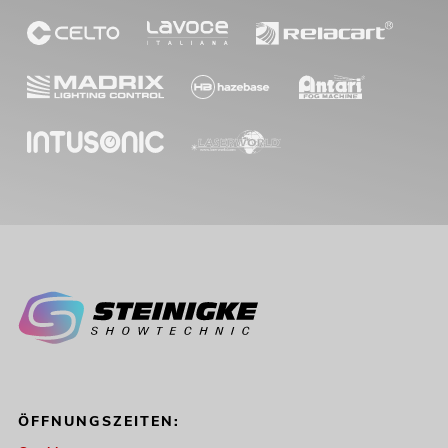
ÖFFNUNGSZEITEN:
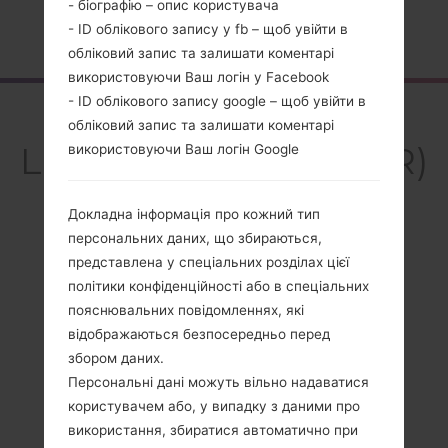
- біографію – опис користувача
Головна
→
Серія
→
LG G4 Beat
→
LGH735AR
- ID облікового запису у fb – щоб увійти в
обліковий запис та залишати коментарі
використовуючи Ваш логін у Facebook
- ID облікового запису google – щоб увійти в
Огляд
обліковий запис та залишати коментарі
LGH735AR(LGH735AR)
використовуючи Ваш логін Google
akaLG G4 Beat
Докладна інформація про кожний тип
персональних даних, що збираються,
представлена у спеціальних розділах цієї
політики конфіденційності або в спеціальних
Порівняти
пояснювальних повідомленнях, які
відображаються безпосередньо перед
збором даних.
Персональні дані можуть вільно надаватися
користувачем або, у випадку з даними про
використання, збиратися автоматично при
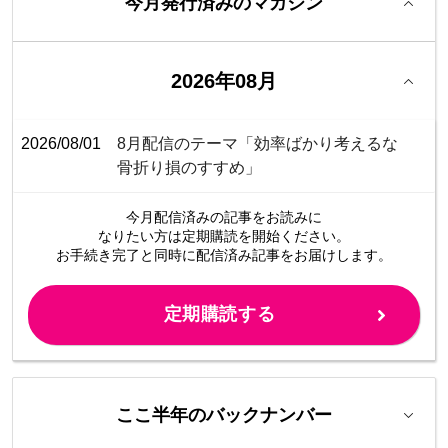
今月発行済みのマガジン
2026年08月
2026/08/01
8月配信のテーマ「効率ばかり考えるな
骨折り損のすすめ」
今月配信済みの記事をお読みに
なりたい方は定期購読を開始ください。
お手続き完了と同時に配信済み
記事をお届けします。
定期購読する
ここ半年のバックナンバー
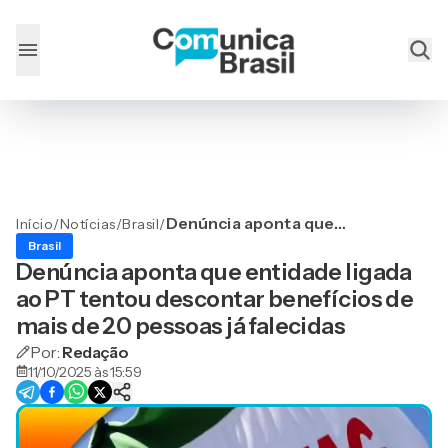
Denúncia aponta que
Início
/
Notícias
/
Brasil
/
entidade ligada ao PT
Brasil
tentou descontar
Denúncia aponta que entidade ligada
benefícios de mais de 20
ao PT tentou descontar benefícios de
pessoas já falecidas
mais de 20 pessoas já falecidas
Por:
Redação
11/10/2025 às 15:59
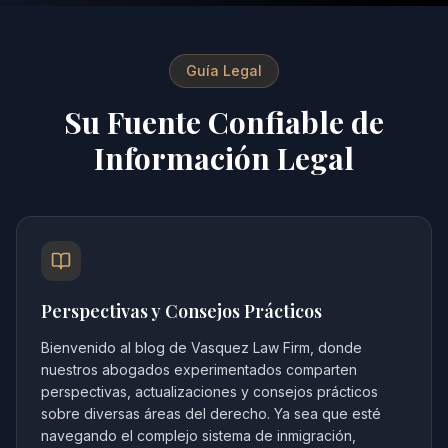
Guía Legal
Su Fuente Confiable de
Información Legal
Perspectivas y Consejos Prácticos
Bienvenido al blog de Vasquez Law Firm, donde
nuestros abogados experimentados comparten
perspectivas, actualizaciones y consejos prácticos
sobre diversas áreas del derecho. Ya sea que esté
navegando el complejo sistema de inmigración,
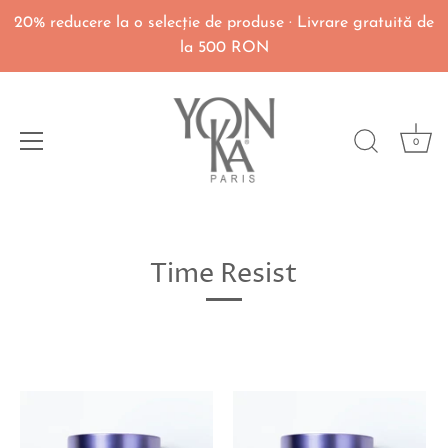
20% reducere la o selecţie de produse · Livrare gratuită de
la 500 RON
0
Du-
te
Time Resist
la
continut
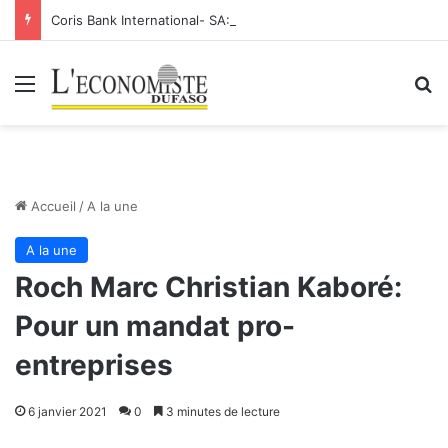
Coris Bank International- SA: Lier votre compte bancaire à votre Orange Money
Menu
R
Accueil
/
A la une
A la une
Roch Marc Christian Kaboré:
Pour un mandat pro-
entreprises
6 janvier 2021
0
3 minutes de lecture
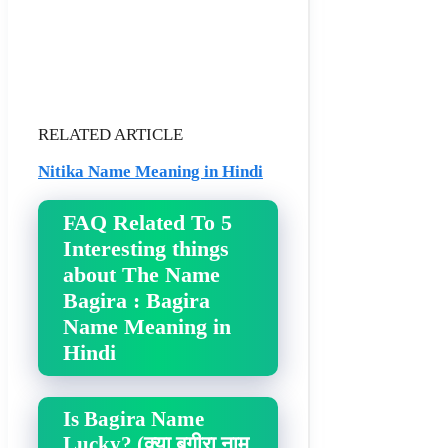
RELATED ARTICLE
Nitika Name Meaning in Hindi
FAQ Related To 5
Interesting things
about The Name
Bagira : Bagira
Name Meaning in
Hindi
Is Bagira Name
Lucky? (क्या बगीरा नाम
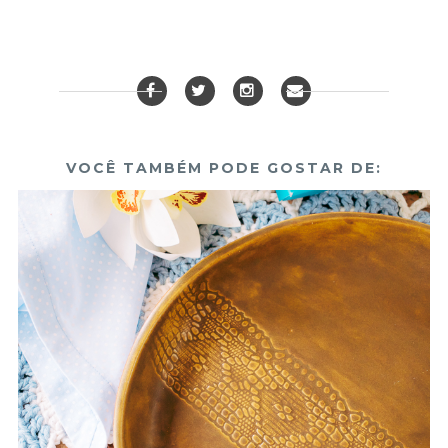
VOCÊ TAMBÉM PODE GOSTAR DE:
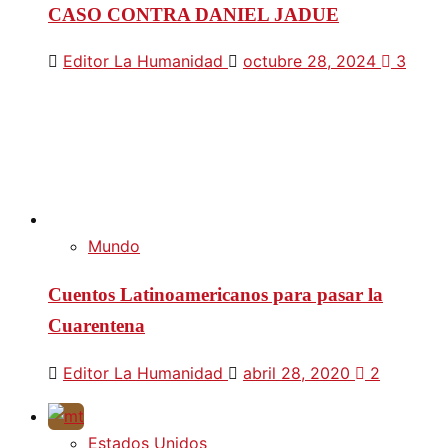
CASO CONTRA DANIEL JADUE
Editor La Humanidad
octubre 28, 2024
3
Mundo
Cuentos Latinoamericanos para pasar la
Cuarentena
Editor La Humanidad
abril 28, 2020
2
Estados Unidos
+===+
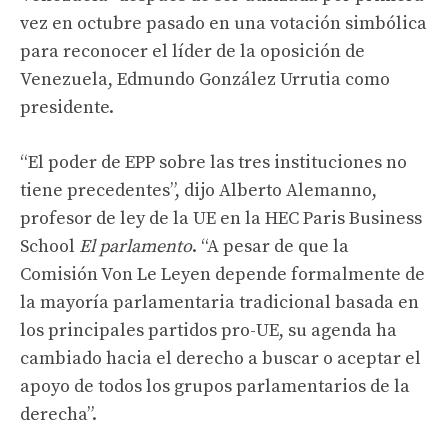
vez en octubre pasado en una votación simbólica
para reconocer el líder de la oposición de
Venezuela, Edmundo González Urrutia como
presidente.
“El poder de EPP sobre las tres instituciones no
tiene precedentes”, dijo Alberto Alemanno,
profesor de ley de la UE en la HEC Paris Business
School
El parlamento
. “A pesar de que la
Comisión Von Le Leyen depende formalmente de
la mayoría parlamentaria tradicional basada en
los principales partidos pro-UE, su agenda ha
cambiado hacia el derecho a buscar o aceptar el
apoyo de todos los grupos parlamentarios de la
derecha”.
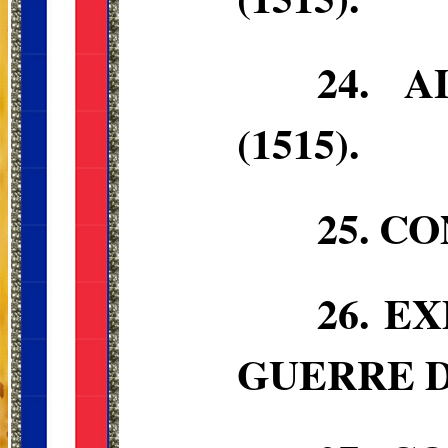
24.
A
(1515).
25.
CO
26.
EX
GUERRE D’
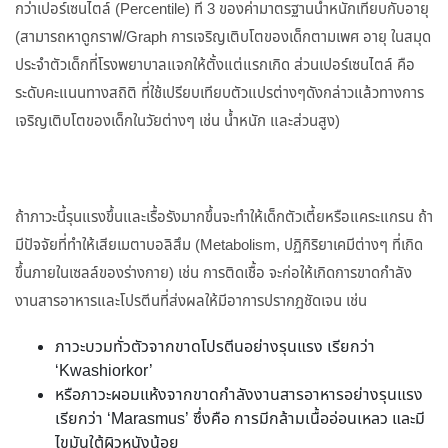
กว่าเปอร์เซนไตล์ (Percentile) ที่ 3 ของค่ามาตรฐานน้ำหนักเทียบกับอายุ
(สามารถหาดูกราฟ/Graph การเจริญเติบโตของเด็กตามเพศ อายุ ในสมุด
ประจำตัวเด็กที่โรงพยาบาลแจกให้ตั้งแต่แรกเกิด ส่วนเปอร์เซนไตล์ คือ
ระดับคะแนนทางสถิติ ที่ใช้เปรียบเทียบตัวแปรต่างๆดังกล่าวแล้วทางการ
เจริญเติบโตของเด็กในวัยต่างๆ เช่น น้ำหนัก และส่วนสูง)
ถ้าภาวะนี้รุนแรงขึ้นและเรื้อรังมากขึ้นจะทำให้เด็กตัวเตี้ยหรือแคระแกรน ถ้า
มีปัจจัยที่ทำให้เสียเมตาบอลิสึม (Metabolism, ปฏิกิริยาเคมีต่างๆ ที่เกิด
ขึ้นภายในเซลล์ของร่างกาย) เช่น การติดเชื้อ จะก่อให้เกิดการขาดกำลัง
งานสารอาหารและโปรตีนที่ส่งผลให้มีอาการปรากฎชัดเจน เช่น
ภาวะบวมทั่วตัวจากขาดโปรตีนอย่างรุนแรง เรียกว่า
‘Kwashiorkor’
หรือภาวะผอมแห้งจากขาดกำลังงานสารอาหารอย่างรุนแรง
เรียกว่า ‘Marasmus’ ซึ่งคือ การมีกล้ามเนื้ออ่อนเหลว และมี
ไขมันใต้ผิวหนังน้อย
+===+
◆ **Instruction**:
Among the entries above, copy exactly only the lines starting with the one containing "akaLG G4 Beat" and going through the one containing "збором даних.", both ends included.

◆ **Result**:
akaLG G4 Beat
Докладна інформація про кожний тип
персональних даних, що збираються,
представлена у спеціальних розділах цієї
політики конфіденційності або в спеціальних
Порівняти
пояснювальних повідомленнях, які
відображаються безпосередньо перед
збором даних.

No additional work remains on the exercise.